* [STUDY TEXT]

-- Opening Marker --

# #22 - Wand conducts DSO - Bruckner - Symphony No. 8



## Lord Lance (Nov 4, 2013)

1. The tempi are very expansive.... slower but that helps out in bringing better clarity.

2. Not very familiar with the work. Scarcely.

3. The finale is as orgasmic or satisfying as Karajan's final Bruckner 8 on DG was. {*RECOMMENDED WITH HONORS*}

4. The sound is astoushingly good. Might be my standards because of mono and electrical records but the sound is superb - no complaints.

5. The strings are just gorgeous. Would want to hear more of Deutsches Symphonie-Orchester Berlin. _Note to self._

6. Wand has done several Bruckner 8s:

1. Studio NDR Sinfonieorchester
2. Live NDR Sinfonieorchester *[1988]*
3. Live NDR Sinfonieorchester *[1993]*
3. Deutsches Symphonie-Orchester Berlin *[1994]*
4. Munich Philharmonic Orchestra *[2000]*
5. NDR SinfonieOrchester *[2000 - DVD]*
6. Berliner Philharmoniker *[2001]*
​7. Recommended....


----------



## Albert7 (Nov 16, 2014)

-- Closing Marker --

* [INPUT DATA]
-- Opening Marker --

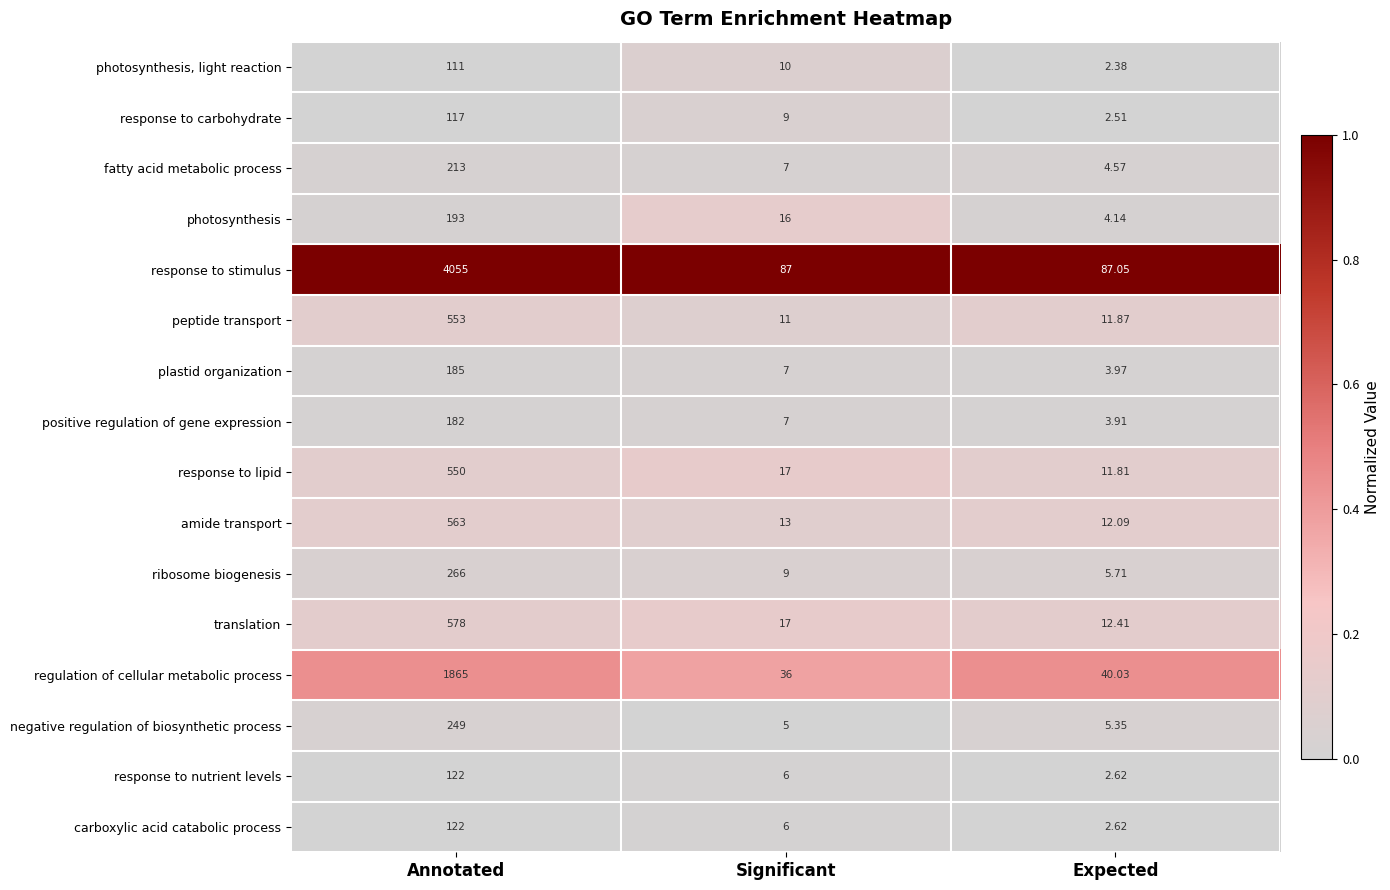

What is the maximum value shown in the chart?

4055.0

-- Closing Marker --

* [REQUIRED TASKS]
1. In the forum thread on Wand's Bruckner 8, what year is given for his recording with the Deutsches Symphonie-Orchester Berlin?
2. Carry on the forum thread about Wand's Bruckner 8 from the point where it stops.

* [RESPONSES FOR EACH TASK]
1. 1994

2.
I really enjoy his Bruckner quite a bit in fact. He doesn't try to intrude himself into the piece all that much.


----------



## Lord Lance (Nov 4, 2013)

Albert7;bt3415 said:


> I really enjoy his Bruckner quite a bit in fact. He doesn't try to intrude himself into the piece all that much.


Ego-less performer. He lets the music and only the music speak. Does not color it with his own personality.


----------



## hpowders (Dec 23, 2013)

Wand was an excellent Bruckner conductor and also Beethoven too.


----------



## Lord Lance (Nov 4, 2013)

hpowders;bt3421 said:


> Wand was an excellent Bruckner conductor and also Beethoven too.


He was a definite Beethoven master as his NDR cycle can attest.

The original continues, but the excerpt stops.